Con la complicità della Sacred Bones e del produttore Ben Greenberg tornano alla ribalta gli Institute (da non confondere con l’omonimo gruppo di Gavin Rossdale), band di Austin tra le più interessanti dell’odierna scena Hardcore/Punk americana. Subordination segna il secondo capitolo della loro discografia inaugurata da Salt, l’Ep che anticipò di qualche mese lo splendido esordio del 2015, Catharsis. Guidati dal cantante/chitarrista Moses Brown con Arak Avakian alla seconda chitarra, Adam Cahoon al basso e Barry Elkanick alle percussioni (tutti con passate esperienze in piccole band locali), gli Institute si confermano degni eredi della tradizione Punk/Rock texana allestendo un’agile scaletta (9 brani per 26 minuti di durata totale) di rara potenza e violenza esecutiva. Rispetto a Catharsis, Subordination si muove su un terreno più vasto, con diversi arricchimenti stilistici che vanno dal Glam all’Hard senza per questo pregiudicare l’attitudine essenzialmente Anarcho/Punk dei primi lavori che qui si concretizza soprattutto nei testi: “Questa è la giusta colonna sonora per i tempi in cui viviamo”. In una recente intervista Brown ha inoltre osservato: “Il governo, la polizia, il machismo imperante, hanno costruito un sistema che consente il controllo sulle persone oramai addomesticate e incapaci di ribellarsi”.

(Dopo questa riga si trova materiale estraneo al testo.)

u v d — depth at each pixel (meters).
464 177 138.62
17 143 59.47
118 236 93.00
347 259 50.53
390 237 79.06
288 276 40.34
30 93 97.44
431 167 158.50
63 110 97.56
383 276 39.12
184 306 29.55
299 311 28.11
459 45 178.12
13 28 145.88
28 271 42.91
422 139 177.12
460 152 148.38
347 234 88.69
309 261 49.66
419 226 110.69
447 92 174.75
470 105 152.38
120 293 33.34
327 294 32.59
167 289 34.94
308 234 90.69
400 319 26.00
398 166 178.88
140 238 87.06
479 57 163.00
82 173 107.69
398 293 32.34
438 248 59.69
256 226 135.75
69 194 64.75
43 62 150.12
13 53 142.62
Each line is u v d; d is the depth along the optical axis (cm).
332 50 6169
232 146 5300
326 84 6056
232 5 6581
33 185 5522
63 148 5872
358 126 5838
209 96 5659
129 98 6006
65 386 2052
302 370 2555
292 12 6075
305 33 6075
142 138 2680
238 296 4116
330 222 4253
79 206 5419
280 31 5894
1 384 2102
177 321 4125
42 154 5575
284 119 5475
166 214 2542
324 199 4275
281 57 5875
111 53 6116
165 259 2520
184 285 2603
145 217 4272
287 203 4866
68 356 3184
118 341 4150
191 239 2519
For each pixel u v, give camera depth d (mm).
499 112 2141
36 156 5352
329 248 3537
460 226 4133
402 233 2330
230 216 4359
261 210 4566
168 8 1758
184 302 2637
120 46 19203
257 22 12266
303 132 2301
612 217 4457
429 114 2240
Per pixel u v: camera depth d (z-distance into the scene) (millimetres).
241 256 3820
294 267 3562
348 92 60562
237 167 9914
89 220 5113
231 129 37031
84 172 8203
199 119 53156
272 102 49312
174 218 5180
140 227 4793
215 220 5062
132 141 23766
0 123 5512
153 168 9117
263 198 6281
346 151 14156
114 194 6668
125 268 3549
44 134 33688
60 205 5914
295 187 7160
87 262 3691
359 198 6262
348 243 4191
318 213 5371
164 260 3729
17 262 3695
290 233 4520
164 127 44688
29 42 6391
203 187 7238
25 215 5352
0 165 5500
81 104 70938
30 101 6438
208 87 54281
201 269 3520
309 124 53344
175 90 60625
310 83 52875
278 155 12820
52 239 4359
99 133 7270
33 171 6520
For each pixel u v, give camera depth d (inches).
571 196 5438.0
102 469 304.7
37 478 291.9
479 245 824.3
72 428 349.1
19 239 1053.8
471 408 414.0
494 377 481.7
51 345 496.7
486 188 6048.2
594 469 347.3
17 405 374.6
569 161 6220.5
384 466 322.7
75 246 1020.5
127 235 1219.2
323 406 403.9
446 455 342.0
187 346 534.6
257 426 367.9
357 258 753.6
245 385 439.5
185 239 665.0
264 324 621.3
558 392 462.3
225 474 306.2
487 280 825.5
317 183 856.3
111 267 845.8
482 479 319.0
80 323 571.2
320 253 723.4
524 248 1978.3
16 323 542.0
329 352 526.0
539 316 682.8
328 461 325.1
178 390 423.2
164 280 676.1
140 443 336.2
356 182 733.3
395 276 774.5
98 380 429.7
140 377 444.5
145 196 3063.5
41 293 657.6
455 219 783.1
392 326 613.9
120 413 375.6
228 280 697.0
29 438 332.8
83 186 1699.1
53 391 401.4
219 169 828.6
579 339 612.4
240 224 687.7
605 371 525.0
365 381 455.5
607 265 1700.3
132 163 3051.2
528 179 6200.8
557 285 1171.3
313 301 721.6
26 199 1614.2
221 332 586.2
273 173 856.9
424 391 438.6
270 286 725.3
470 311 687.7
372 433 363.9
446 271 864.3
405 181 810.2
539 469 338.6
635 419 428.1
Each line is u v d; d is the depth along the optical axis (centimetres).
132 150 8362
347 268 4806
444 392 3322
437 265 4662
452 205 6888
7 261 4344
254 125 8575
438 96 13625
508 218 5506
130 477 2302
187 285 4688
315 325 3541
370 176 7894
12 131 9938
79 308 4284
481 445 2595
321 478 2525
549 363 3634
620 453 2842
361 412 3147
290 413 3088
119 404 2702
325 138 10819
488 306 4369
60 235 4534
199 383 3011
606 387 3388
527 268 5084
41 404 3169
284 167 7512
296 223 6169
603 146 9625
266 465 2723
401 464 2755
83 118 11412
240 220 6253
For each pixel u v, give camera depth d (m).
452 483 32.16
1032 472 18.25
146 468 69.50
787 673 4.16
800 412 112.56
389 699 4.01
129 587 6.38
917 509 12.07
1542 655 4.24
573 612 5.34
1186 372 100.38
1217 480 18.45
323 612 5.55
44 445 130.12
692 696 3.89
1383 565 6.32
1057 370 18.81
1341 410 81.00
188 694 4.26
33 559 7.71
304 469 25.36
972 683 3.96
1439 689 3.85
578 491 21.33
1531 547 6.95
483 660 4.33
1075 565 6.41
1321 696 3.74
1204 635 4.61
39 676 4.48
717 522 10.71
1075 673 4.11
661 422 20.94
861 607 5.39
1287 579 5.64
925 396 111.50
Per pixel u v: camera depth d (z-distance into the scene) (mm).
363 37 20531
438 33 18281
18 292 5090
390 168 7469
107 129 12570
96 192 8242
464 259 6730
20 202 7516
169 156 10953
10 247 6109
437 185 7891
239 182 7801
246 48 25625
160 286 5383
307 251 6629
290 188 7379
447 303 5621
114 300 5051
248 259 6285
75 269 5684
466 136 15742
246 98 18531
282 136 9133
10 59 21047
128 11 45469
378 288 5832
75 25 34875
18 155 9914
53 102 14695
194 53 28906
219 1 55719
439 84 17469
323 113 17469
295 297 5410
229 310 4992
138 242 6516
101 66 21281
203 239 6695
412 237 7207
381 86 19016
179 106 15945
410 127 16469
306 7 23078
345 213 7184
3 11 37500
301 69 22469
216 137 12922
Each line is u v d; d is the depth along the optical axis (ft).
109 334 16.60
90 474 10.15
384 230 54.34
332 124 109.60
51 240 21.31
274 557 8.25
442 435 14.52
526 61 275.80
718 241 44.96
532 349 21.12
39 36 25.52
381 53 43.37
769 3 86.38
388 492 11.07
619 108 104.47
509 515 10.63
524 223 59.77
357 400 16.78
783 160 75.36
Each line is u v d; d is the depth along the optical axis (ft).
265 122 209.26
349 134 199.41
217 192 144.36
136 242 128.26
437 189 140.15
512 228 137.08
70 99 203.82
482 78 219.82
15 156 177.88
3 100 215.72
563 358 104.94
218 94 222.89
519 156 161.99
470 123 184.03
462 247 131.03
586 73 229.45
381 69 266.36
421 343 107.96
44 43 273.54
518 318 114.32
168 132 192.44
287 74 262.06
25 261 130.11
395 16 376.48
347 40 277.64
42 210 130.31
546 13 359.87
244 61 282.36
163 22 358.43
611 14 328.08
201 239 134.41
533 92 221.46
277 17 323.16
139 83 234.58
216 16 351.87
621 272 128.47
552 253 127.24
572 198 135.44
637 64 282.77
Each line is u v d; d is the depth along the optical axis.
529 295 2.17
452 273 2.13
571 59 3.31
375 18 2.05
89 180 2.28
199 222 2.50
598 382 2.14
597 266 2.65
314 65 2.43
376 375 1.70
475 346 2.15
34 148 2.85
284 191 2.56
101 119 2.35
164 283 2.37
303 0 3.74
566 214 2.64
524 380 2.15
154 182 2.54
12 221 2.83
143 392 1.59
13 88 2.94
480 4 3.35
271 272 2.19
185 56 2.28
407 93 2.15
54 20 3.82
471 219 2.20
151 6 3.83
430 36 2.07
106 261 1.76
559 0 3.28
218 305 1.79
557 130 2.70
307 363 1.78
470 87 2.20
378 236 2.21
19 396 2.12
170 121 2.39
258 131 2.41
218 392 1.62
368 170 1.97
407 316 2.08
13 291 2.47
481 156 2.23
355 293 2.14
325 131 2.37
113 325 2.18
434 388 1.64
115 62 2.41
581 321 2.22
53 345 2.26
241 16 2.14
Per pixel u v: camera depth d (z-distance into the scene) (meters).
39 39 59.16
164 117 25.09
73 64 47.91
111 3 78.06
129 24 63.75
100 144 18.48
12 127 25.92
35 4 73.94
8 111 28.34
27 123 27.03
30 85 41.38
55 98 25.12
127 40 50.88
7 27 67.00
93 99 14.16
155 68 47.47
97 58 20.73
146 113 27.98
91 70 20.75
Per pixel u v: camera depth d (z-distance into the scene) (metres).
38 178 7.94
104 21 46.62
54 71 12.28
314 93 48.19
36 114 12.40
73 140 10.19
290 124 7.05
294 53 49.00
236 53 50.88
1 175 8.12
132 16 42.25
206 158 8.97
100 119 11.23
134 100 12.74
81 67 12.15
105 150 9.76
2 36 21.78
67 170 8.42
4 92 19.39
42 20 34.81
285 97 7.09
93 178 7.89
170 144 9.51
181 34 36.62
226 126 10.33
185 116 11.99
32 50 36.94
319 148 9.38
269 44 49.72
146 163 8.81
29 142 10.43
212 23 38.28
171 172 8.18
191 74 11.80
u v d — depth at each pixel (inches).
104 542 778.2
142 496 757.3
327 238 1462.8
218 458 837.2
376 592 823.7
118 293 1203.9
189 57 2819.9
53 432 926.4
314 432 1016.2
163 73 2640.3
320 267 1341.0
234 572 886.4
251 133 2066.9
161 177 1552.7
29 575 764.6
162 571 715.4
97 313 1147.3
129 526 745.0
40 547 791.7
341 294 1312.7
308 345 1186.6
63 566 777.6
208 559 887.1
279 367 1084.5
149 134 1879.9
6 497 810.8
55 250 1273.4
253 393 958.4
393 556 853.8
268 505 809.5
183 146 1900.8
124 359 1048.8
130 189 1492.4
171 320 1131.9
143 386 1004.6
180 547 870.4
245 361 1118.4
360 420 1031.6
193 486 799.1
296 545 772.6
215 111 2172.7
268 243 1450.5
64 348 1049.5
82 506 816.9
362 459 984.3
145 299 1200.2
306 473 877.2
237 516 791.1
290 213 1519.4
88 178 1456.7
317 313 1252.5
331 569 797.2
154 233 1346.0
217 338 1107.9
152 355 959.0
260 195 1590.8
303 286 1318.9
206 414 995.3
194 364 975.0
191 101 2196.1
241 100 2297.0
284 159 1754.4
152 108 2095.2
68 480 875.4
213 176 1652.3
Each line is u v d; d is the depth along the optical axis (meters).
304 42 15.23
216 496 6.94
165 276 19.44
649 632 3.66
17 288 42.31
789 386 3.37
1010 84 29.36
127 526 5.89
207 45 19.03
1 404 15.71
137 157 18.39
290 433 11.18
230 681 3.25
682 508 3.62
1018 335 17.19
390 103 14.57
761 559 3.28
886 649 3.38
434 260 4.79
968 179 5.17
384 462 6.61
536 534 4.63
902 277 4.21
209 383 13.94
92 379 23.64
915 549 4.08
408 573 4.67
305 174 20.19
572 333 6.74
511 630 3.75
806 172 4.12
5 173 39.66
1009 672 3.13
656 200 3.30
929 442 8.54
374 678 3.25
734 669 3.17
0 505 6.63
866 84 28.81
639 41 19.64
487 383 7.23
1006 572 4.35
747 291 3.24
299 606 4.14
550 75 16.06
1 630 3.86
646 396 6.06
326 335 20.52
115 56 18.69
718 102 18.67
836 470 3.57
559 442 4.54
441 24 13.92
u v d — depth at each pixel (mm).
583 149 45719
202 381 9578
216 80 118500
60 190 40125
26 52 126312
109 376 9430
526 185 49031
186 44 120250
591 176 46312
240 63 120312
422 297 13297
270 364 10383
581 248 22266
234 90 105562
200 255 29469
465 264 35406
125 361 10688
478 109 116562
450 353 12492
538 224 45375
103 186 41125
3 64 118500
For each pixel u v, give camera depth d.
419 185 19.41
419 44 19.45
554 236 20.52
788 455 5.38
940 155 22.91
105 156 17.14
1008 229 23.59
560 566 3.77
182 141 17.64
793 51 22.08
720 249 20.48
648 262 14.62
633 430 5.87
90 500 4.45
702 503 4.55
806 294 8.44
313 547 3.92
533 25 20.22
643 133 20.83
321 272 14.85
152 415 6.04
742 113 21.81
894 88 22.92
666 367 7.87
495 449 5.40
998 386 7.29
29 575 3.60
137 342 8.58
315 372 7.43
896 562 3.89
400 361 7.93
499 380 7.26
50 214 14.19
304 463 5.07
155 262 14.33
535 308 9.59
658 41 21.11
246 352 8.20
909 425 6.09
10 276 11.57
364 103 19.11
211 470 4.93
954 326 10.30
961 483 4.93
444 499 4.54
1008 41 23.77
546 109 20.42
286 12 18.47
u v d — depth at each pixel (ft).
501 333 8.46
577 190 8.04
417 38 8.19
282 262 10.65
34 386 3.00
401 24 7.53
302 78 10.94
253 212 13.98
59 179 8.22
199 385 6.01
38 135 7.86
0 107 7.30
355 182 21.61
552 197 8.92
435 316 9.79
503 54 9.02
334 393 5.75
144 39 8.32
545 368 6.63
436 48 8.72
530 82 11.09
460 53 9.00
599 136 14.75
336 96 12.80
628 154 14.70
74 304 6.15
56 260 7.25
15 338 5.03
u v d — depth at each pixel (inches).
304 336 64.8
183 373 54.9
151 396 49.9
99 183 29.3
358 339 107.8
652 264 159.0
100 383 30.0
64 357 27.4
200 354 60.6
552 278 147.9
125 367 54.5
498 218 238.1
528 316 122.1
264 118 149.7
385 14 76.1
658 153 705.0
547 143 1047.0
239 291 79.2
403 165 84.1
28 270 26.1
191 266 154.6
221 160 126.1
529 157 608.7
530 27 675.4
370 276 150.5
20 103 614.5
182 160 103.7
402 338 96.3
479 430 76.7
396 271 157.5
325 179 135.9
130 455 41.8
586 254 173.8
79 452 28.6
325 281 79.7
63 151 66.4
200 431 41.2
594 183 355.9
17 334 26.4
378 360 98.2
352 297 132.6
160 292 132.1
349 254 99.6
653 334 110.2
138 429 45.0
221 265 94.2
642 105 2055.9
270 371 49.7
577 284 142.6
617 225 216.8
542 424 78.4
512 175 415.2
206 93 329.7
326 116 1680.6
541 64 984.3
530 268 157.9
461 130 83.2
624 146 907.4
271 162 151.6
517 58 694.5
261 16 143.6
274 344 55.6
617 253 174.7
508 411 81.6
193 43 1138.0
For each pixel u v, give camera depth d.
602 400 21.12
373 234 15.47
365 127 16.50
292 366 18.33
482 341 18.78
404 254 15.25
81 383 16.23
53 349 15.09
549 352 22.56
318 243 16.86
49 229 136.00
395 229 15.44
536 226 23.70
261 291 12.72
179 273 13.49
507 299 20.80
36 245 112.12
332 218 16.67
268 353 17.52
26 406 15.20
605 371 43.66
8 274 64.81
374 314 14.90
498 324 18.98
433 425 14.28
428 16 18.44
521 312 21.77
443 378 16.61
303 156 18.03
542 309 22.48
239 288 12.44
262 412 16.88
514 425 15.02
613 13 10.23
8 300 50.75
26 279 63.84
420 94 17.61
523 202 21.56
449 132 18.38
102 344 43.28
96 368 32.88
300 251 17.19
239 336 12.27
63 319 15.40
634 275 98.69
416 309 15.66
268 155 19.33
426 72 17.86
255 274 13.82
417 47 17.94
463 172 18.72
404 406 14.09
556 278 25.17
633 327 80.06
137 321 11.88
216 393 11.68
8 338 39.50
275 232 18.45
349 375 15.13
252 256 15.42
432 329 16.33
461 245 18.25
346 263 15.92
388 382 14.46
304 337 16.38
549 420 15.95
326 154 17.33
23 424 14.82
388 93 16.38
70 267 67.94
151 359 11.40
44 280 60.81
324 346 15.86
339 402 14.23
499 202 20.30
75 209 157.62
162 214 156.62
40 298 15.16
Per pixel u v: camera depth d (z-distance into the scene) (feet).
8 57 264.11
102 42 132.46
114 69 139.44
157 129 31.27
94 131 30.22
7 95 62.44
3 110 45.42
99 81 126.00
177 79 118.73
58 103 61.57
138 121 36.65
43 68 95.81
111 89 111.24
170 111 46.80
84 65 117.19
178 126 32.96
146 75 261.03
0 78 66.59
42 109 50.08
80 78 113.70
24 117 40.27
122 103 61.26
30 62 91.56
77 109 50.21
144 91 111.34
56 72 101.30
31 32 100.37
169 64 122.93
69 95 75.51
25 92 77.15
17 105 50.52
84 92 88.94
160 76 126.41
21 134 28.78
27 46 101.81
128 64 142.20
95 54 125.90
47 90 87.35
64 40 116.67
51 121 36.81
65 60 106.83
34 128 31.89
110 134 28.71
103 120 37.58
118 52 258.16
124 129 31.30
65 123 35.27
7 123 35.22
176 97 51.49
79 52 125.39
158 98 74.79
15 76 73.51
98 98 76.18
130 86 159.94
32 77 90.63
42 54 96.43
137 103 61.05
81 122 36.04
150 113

Tornando al sound di Subordination, i brani si succedono alla velocità della luce caratterizzati dalla voce scartavetrata e carismatica di Brown contornata dalle due affilatissime chitarre e da una sezione ritmica precisa ed inesorabile che impone i tempi. L’affiatamento e la tecnica strumentale non difettano come dimostrano subito in apertura con un trittico pazzesco - Exhibitionism, Only Child, Prissy Things - che colpisce ed impressiona per il wattaggio sprigionato e la perizia che la band profonde su corde e pelli, tra dissertazioni Post Rock e dissonanze Noise. I quattro aggrediscono l’uditorio quasi fossimo in pieni anni ’80: continuo il ricorso a forme di Rock selvaggio e primitivo che anche in Texas vide la luce con l’affermarsi di band come Dicks e Butthole Surfers. Eccellente il resto del programma in cui spiccano pezzi di grande impatto come l’acida e penetrante All This Pride (con un numero da paura del batterista Barry Elkanick), la marziale e stortissima Oil Money, Too Dumb, P’n’R diretto allo stomaco come un pugno ben assestato, e l’arrembante progressione ritmica di Powerstation che chiude la scaletta. Non perdetevi dunque gli Institute, soprattutto questo magnifico album, chiamata alle armi per chi ha ancora voglia di ribellarsi allo status quo e tassello fondamentale per comprendere l’evoluzione dell’Hardcore/Punk nell’ultimo lustro.